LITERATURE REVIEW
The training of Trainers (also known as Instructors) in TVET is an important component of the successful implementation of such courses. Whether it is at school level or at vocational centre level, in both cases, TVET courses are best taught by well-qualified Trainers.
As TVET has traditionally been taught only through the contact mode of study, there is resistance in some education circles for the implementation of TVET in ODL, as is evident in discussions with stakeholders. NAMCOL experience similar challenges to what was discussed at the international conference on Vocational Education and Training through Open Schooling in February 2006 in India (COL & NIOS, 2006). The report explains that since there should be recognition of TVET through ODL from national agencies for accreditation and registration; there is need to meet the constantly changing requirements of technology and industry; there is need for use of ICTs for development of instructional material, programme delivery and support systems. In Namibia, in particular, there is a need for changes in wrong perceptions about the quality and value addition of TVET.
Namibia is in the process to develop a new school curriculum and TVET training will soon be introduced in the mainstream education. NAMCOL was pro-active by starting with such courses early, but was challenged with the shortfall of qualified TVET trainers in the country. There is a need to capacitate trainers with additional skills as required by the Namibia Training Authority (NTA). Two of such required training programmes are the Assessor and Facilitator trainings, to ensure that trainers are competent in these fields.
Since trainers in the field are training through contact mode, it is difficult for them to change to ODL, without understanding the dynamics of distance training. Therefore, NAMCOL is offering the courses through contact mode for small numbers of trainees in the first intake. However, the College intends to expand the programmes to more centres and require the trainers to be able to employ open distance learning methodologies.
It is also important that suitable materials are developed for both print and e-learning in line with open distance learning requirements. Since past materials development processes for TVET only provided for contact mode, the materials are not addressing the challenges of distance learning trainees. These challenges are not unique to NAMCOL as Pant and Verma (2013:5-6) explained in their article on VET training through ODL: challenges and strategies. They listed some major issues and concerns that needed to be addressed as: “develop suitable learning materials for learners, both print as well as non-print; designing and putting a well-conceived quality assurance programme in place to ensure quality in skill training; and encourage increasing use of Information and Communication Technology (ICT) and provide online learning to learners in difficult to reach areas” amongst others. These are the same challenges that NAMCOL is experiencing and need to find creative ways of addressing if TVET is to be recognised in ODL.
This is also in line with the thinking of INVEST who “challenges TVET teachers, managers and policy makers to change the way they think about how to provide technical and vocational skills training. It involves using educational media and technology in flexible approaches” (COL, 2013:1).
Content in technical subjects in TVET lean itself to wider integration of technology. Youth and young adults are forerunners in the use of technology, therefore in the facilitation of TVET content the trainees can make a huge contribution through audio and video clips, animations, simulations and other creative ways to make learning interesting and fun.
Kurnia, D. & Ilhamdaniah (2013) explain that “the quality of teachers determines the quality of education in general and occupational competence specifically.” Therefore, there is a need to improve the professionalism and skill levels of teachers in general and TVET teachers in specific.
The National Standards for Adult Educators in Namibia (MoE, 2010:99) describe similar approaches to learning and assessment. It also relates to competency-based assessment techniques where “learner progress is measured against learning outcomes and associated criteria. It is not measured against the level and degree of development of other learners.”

## Instructions for the task:
For this exercise, the answer is the lines from the one containing "Content in technical" through the end of the listing above, reproduced exactly.

## Exercise answer:
Content in technical subjects in TVET lean itself to wider integration of technology. Youth and young adults are forerunners in the use of technology, therefore in the facilitation of TVET content the trainees can make a huge contribution through audio and video clips, animations, simulations and other creative ways to make learning interesting and fun.
Kurnia, D. & Ilhamdaniah (2013) explain that “the quality of teachers determines the quality of education in general and occupational competence specifically.” Therefore, there is a need to improve the professionalism and skill levels of teachers in general and TVET teachers in specific.
The National Standards for Adult Educators in Namibia (MoE, 2010:99) describe similar approaches to learning and assessment. It also relates to competency-based assessment techniques where “learner progress is measured against learning outcomes and associated criteria. It is not measured against the level and degree of development of other learners.”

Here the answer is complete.